In the following code, we first group the results by topic and then select the terms with the top _beta_ values in each topic.Then we plot these values and the corresponding terms for each topic.
```{r, eval=TRUE, echo=TRUE, message=TRUE, warning=TRUE, fig.keep='all'}
lda_model <- LDA(dtm, k = 20, control = list(seed = 1234))
topics <- tidy(lda_model, matrix = "beta")
top_terms <- topics %>%
group_by(topic) %>%
slice_max(beta, n = 10) %>%
ungroup() %>%
arrange(topic, -beta)
top_terms %>%
mutate(term = reorder_within(term, beta, topic)) %>%
ggplot(aes(beta, term, fill = factor(topic))) +
geom_col(show.legend = FALSE) +
facet_wrap(~ topic, scales = "free") +
scale_y_reordered()
```
The results with the top 10 terms by topic can be interpreted as follows:
* Topic 1: Social expenditure and contributions.
* Topic 2: Population, regions and geography.
* Topic 3: Persons and employment.
* Topic 4: Intellectual property rights.
* Topic 5: Economic sectors.
* Topic 6: Public services.
* Topic 7: International trade.
* Topic 8: Price indices.
* Topic 9: Surveys.
* Topic 10: Technology, research and innovation.

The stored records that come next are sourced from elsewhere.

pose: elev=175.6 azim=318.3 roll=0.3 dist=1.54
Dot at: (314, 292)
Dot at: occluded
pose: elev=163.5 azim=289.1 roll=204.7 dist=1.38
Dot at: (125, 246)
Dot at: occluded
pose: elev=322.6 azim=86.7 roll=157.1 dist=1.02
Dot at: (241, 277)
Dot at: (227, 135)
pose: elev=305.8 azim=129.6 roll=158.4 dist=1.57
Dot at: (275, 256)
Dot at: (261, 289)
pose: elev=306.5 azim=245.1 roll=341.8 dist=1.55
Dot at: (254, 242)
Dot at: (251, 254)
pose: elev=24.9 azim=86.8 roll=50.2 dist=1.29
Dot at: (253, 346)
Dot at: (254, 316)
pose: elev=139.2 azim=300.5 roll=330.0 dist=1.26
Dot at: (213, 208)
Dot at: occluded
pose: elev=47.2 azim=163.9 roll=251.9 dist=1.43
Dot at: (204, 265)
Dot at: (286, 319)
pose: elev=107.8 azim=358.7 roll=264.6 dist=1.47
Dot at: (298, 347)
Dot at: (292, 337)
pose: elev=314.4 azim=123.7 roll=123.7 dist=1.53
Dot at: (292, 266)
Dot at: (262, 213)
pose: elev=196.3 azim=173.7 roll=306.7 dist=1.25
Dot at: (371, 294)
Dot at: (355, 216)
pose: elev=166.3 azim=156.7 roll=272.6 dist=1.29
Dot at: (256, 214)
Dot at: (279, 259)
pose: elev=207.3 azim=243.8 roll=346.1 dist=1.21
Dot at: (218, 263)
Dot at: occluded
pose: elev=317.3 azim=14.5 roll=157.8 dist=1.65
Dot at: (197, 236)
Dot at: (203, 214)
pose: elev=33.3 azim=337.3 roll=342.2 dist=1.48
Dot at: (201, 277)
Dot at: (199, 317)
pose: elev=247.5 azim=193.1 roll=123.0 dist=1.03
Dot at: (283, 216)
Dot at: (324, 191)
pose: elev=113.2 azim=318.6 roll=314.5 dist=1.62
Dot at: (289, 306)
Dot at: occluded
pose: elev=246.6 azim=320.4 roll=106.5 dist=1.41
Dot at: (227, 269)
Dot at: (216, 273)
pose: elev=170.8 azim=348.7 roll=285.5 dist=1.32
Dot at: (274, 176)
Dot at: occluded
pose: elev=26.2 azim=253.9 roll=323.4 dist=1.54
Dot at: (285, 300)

* Topic 11: Countries, territories and resident population.
* Topic 12: Business activities and enterprises.
* Topic 13: Transport.
* Topic 14: Primary production and the environment.
* Topic 15: The EU and the member states.
* Topic 16: Energy and water resources.
* Topic 17: Accounting and finance.
* Topic 18: Healthcare.
* Topic 19: Households disposable income and consumption.
* Topic 20: Production, consumption and gross capital.
If these results are useful, the analysis will be extended to take into account the _gamma_ coefficients which express, for each document and topic, the **estimated proportion of terms from the document that are generated from that topic**.